- Carl Zeiss Introduces Lightsheet Z.1 LSFM Imaging System at Neuroscience 2012
Product News: Carl Zeiss Introduces Lightsheet Z.1 LSFM Imaging System at Neuroscience 2012The Microscopy business group at Carl Zeiss is presenting a new technology at the Society for Neuroscience Annual Meeting in New Orleans, Louisiana. The Lightsheet Z.1 provides biologists with a new method of imaging dynamic processes in living organisms.

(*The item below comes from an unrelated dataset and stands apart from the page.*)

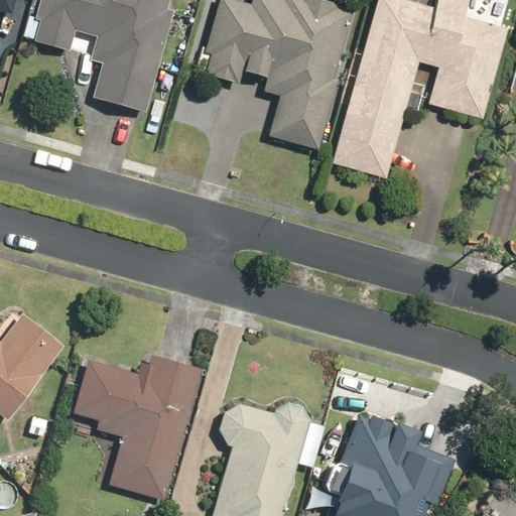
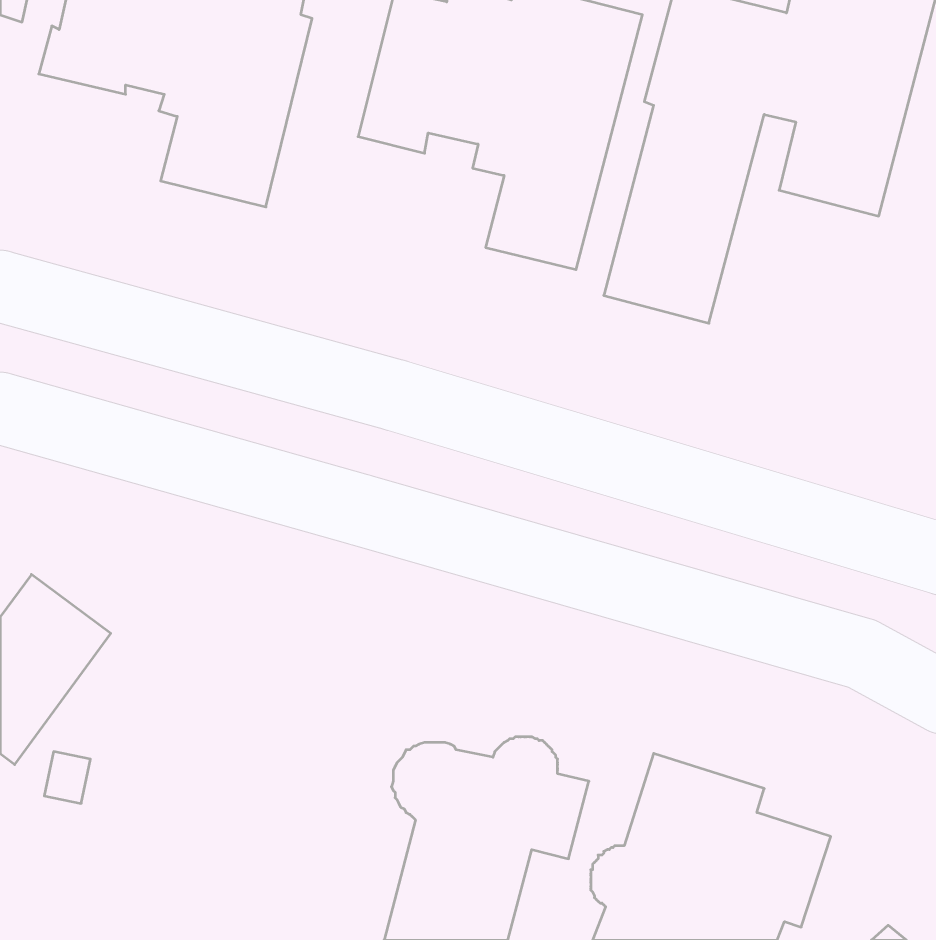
building: [73,355,202,499] -> none

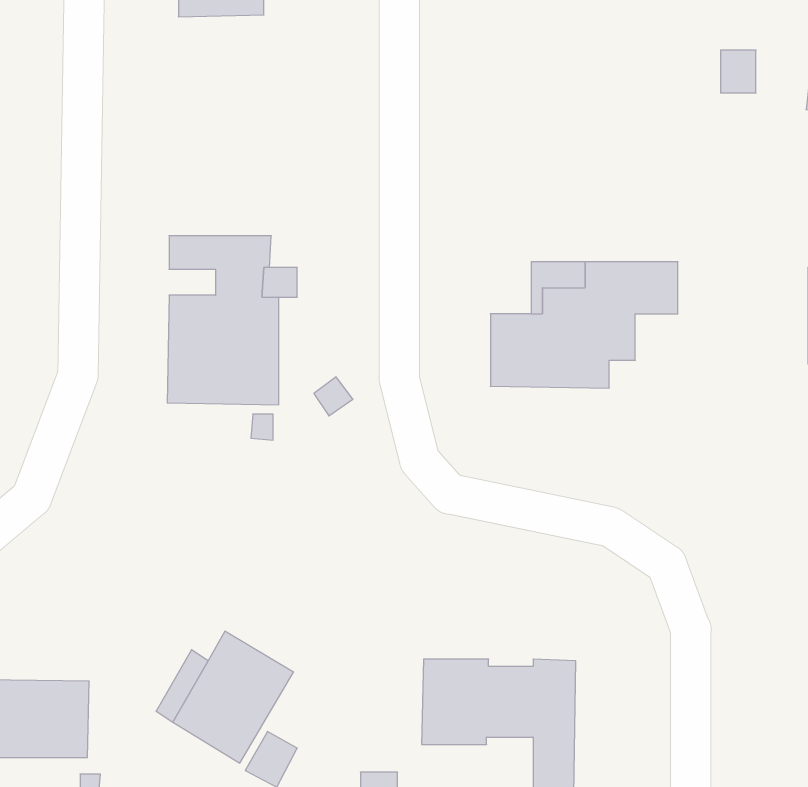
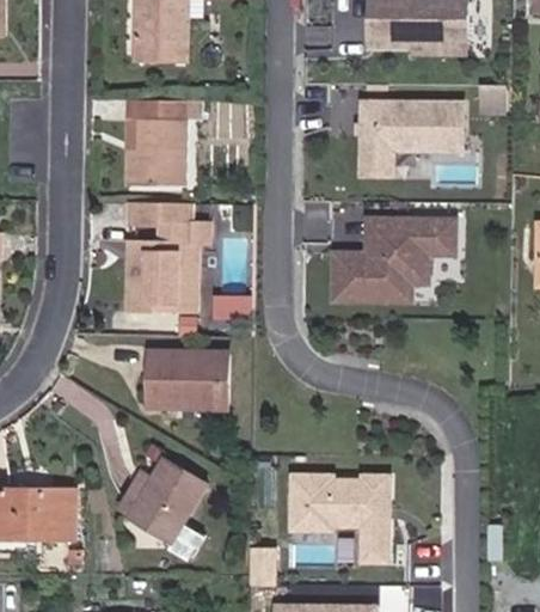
building: none -> [125,98,200,185]
building: none -> [361,102,461,173]
building: none -> [149,351,226,406]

Biologists can use the new microscopy system to observe the development of entire organisms over several days or more. The extremely low phototoxicity and the integrated incubation enable gentle imaging of specimens over hours to days. On large objects, in particular, such as fruit fly or zebra fish embryos, the light sheet microscope delivers more information than established methods of fluorescence microscopy. "The bigger the sample, the more you can get out of it with light sheet microscopy," says Dr. Pavel Tomančák from the Max Planck Institute for Molecular Cell Biology and Genetics in Dresden, Germany, describing the benefits of the new method. Lightsheet Z.1 can also be used in marine and cell biology, as well as plant physiology.
Lightsheet Z.1 works with an expanded light beam (the light sheet) that illuminates only a thin section of the sample, thus protecting the rest of the specimen. Images are captured at a 90 degree angle to the light sheet. Therefore, Lightsheet Z.1 achieves maximum image quality at minimal illumination intensity and is particularly well-suited for long-term examinations of living specimens. Multiview imaging allows data acquisition from different viewing angles. These can be combined through mathematical algorithms into 3D reconstructions and time-lapse videos.
The light sheet system of the Lightsheet Z.1 uses a new type of optical concept that combines cylindrical lens optics with laser scanning. Users receive homogeneously illuminated optical sections of complete examination objects.
Dr. Olaf Selchow, Product Manager for Light Sheet Microscopy at Carl Zeiss states: "I'm confident that this illumination principle is going to revolutionize 3D fluorescence imaging."